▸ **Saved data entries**
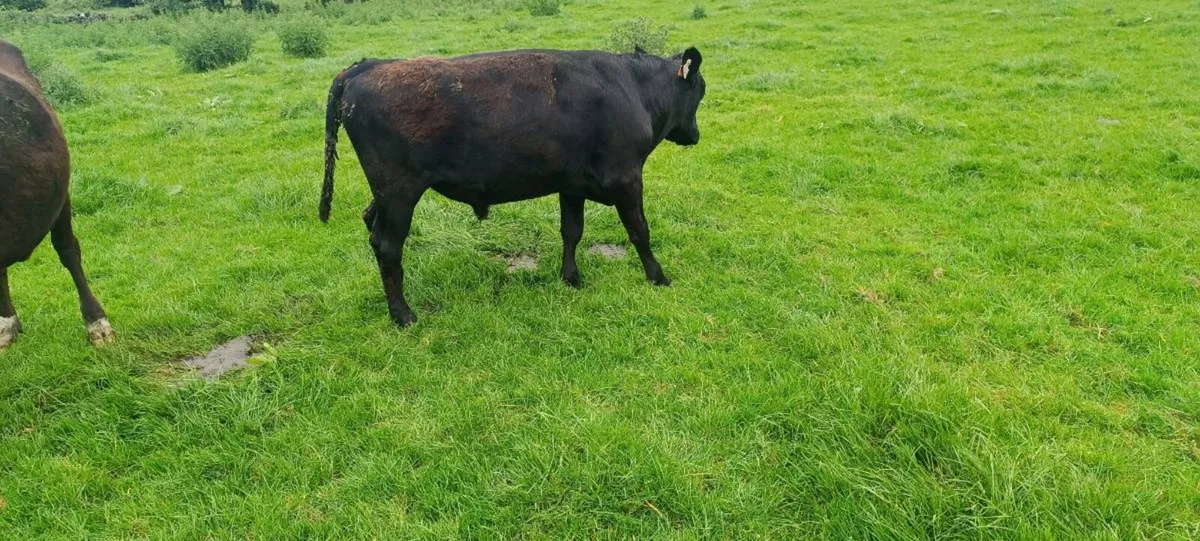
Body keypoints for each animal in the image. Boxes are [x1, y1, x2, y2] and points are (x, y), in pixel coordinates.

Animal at [320, 47, 706, 327]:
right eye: (700, 92)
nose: (695, 136)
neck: (633, 90)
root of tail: (365, 67)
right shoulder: (626, 179)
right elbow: (639, 231)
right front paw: (658, 277)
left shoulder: (572, 184)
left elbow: (572, 231)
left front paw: (571, 277)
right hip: (400, 193)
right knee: (389, 248)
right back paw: (403, 315)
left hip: (386, 195)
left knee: (372, 228)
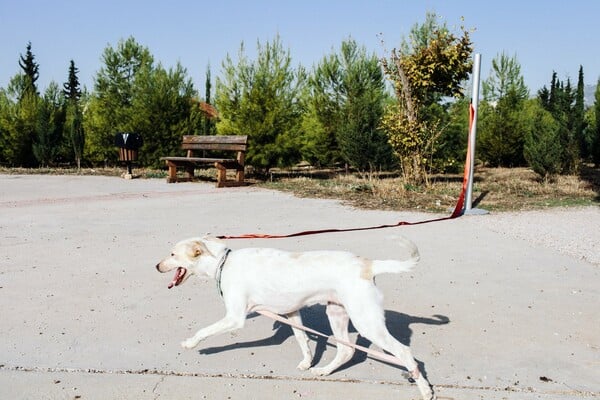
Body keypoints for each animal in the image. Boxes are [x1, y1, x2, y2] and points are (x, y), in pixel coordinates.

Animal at [157, 236, 434, 398]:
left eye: (172, 254)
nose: (156, 266)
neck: (223, 262)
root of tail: (369, 264)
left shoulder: (235, 318)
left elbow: (204, 331)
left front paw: (191, 343)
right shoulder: (291, 311)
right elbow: (303, 340)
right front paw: (308, 362)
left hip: (366, 322)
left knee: (405, 353)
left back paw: (424, 389)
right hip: (336, 313)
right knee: (346, 350)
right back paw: (324, 371)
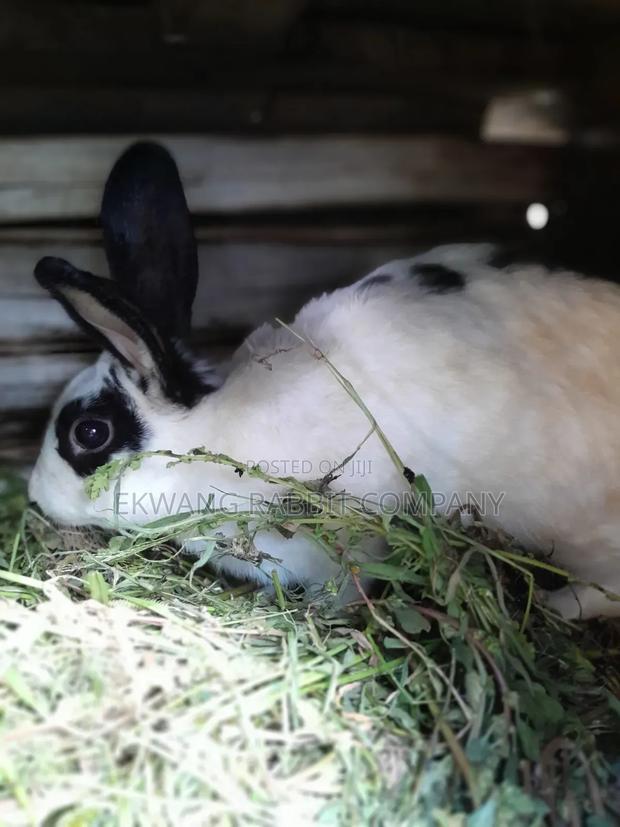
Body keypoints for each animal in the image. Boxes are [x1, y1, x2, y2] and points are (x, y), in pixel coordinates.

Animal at [28, 141, 620, 619]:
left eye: (89, 433)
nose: (34, 496)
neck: (217, 435)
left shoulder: (353, 540)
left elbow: (348, 582)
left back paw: (554, 605)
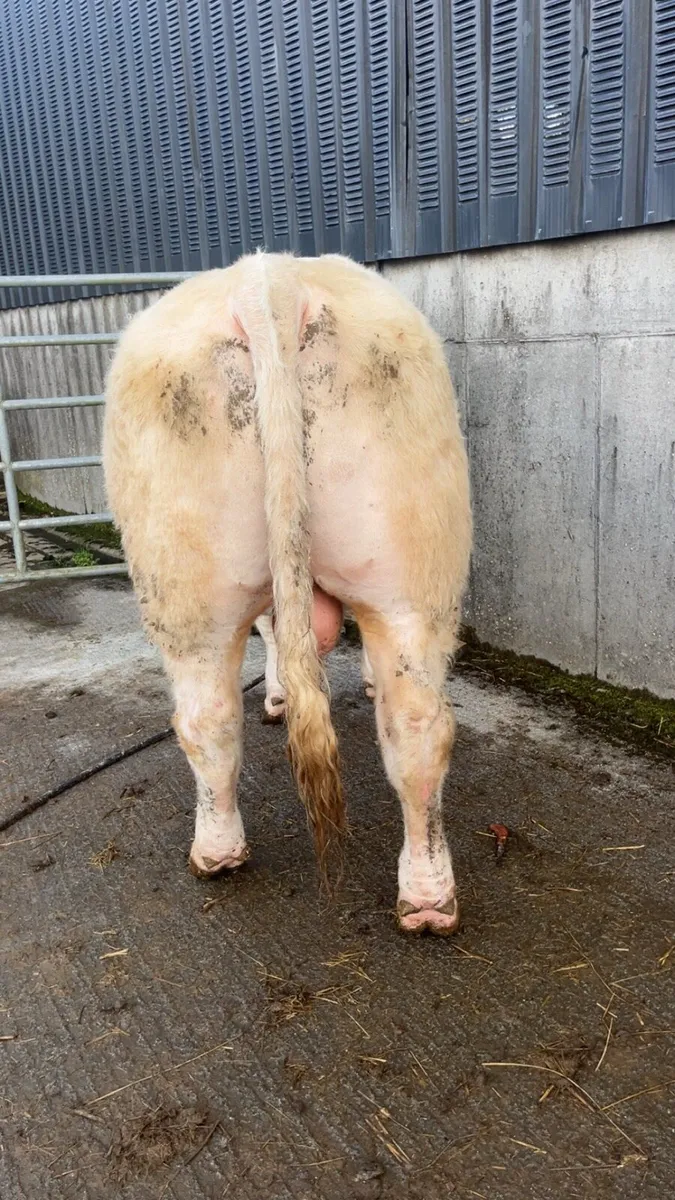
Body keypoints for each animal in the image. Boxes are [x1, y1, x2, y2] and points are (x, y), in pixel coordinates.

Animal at [103, 252, 472, 934]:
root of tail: (268, 281)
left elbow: (276, 631)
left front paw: (276, 693)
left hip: (190, 586)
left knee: (211, 717)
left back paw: (216, 851)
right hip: (401, 570)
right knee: (414, 725)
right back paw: (428, 896)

▸ **REQUIRED WORK**
Without the pictures, give back every record precisely as shown.

▸ **OUTPUT OF THE TASK**
Body keypoints for each animal in the image. Boxes are [x1, y1, x2, y2] and points are (x, y), in pixel coordinates.

Animal at [320, 47, 706, 327]:
right eye: (700, 92)
nose: (695, 136)
neck: (633, 90)
root of tail: (365, 67)
right shoulder: (626, 179)
right elbow: (639, 231)
right front paw: (658, 277)
left shoulder: (572, 184)
left elbow: (572, 231)
left front paw: (571, 277)
right hip: (400, 193)
right knee: (389, 248)
right back paw: (403, 315)
left hip: (386, 195)
left knee: (372, 228)
Body keypoints for each animal in the image. Boxes are [x1, y1, x2, y2] and points are (x, y), in pixel coordinates.

Animal at [157, 236, 434, 398]:
left eye: (172, 254)
nose: (156, 266)
neck: (223, 262)
root of tail: (369, 264)
left shoulder: (235, 318)
left elbow: (204, 331)
left front paw: (191, 343)
right shoulder: (291, 311)
right elbow: (303, 340)
right front paw: (308, 362)
left hip: (366, 322)
left knee: (405, 353)
left back paw: (424, 389)
right hip: (336, 313)
right knee: (346, 350)
right back paw: (324, 371)
Body keypoints for each animal in the image. Boxes are [x1, y1, x2, y2] and points are (x, y), in pixel coordinates.

Animal at [28, 141, 620, 619]:
left eye: (89, 433)
nose: (34, 496)
neck: (217, 435)
left shoulder: (353, 540)
left elbow: (348, 582)
left back paw: (554, 605)
Body keypoints for each animal in the image. Boxes are [x1, y1, x2, y2] and points are (x, y), in pixel coordinates.

Animal at [103, 252, 472, 934]:
root of tail: (268, 281)
left elbow: (276, 631)
left front paw: (276, 693)
left hip: (190, 586)
left knee: (211, 717)
left back paw: (216, 851)
right hip: (401, 570)
right knee: (414, 725)
right back paw: (428, 896)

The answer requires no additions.